Validation set errors for 10 splits
[0.033000000000000029, 0.037000000000000033, 0.031000000000000028, 0.037000000000000033, 0.037000000000000033, 0.024000000000000021, 0.042000000000000037, 0.027000000000000024, 0.031000000000000028, 0.037000000000000033]


In [12]:
nsplits = 30
print('Validation set errors for ' + str(nsplits) + ' splits')
print(kfold_err(np.array(df[preds]), np.array(df['default_bi']), num_splits=nsplits))

Validation set errors for 30 splits
[0.0239520958083832, 0.041916167664670656, 0.032934131736526928, 0.032934131736526928, 0.041916167664670656, 0.038922155688622784, 0.047904191616766512, 0.0239520958083832, 0.017964071856287456, 0.050898203592814384, 0.033033033033033066, 0.030030030030030019, 0.039039039039039047, 0.036036036036036001, 0.036036036036036001, 0.027027027027026973, 0.027027027027026973, 0.018018018018018056, 0.042042042042042094, 0.042042042042042094, 0.042042042042042094, 0.024024024024024038, 0.030030030030030019, 0.027027027027026973, 0.021021021021020991, 0.045045045045045029, 0.027027027027026973, 0.033033033033033066, 0.042042042042042094, 0.036036036036036001]

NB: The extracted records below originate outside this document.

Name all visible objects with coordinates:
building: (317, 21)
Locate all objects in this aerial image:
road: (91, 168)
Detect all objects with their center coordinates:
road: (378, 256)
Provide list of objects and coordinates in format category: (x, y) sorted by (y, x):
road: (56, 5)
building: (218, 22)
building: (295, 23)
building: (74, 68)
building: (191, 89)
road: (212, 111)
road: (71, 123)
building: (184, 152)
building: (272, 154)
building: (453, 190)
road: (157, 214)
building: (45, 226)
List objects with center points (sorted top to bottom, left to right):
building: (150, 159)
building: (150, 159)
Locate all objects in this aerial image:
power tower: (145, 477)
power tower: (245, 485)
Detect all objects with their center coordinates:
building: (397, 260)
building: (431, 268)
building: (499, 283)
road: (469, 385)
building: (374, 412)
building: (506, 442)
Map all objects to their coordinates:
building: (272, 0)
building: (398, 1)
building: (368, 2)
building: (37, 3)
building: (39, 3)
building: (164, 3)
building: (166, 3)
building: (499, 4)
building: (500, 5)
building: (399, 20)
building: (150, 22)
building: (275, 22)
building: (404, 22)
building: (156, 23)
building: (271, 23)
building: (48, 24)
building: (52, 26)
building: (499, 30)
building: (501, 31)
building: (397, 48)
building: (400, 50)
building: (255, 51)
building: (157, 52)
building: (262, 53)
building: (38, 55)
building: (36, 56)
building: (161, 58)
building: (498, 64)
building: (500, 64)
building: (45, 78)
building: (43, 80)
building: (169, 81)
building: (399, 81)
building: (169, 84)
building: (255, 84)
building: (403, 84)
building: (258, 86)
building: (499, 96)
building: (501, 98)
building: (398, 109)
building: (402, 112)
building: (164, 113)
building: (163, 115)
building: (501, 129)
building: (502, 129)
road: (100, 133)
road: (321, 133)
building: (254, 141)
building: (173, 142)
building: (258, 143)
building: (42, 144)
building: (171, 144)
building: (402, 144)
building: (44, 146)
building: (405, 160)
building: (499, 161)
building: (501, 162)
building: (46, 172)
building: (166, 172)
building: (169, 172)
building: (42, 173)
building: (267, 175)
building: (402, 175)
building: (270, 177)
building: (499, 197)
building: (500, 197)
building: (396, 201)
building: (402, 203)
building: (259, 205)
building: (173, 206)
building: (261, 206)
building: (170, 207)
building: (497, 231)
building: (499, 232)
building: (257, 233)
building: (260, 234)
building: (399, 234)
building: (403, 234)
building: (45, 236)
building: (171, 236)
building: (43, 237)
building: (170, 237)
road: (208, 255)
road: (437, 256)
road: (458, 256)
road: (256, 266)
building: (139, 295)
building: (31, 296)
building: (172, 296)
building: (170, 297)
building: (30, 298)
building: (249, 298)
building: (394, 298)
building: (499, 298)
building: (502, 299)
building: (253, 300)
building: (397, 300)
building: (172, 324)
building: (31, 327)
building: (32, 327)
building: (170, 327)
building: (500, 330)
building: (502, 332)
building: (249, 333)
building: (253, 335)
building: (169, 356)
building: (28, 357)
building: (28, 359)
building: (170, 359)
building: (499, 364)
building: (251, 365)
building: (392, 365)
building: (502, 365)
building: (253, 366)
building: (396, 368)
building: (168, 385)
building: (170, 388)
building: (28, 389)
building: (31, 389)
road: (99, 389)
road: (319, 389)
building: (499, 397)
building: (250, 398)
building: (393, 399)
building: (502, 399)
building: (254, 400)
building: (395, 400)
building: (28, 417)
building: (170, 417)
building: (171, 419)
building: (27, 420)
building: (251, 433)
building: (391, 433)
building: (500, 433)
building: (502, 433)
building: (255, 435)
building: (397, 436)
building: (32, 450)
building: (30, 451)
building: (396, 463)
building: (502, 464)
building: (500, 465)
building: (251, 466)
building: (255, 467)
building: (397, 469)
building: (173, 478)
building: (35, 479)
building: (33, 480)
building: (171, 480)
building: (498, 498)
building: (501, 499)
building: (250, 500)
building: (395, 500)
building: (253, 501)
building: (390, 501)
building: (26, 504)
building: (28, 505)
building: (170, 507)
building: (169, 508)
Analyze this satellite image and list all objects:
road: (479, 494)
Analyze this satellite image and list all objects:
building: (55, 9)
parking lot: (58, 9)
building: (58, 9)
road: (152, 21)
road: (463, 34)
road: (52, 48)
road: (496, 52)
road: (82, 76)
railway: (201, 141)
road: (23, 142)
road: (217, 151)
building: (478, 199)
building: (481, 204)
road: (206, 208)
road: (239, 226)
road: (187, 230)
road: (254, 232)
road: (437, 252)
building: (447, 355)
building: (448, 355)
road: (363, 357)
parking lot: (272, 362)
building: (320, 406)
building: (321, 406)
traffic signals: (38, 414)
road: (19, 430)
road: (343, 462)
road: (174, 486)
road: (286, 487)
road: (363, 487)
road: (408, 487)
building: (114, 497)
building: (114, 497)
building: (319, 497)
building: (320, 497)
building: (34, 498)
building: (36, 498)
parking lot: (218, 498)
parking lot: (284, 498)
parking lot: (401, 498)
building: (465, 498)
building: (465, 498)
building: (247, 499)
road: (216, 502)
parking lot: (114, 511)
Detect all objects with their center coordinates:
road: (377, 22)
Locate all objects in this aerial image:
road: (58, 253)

We can see as we increase the split set number, the variance in each validation set also increases.

<b>(d) Now consider a logistic regression model that predicts the probability of default using income, balance, and a dummy variable for student. Estimate the test error for this model using the validation set approach. Comment on whether or not including a dummy variable for student leads to a reduction in the test error rate.</b>

In [13]:
# Convert 'student' column into binary representation
df['student_bi'] = np.zeros(len(df.index))
df.loc[df['student'] == 'Yes', 'student_bi'] = 1

In [14]:
preds_new = ['income', 'balance', 'student_bi']
lr_form_new = 'default_bi~' + '+'.join(preds_new)
logreg_new = smf.glm(formula=lr_form_new, data=df, family=sm.families.Binomial()).fit()

logreg_new.summary()

0,1,2,3
Dep. Variable:,default_bi,No. Observations:,10000.0
Model:,GLM,Df Residuals:,9996.0
Model Family:,Binomial,Df Model:,3.0
Link Function:,logit,Scale:,1.0
Method:,IRLS,Log-Likelihood:,-785.77
Date:,"Wed, 01 Nov 2017",Deviance:,1571.5
Time:,17:58:10,Pearson chi2:,7000.0
No. Iterations:,9,,

0,1,2,3,4,5,6
,coef,std err,z,P>|z|,[0.025,0.975]
Intercept,-10.8690,0.492,-22.079,0.000,-11.834,-9.904
income,3.033e-06,8.2e-06,0.370,0.712,-1.3e-05,1.91e-05
balance,0.0057,0.000,24.737,0.000,0.005,0.006
student_bi,-0.6468,0.236,-2.738,0.006,-1.110,-0.184


In [15]:
print('Validation set errors for 3 splits')
print(kfold_err(np.array(df[preds_new]), np.array(df['default_bi']), num_splits=3))

Validation set errors for 3 splits
[0.035392921415716816, 0.032703270327032685, 0.033003300330032959]


It doesn’t seem that adding the “student” dummy variable leads to a reduction in the validation set estimate of the test error rate.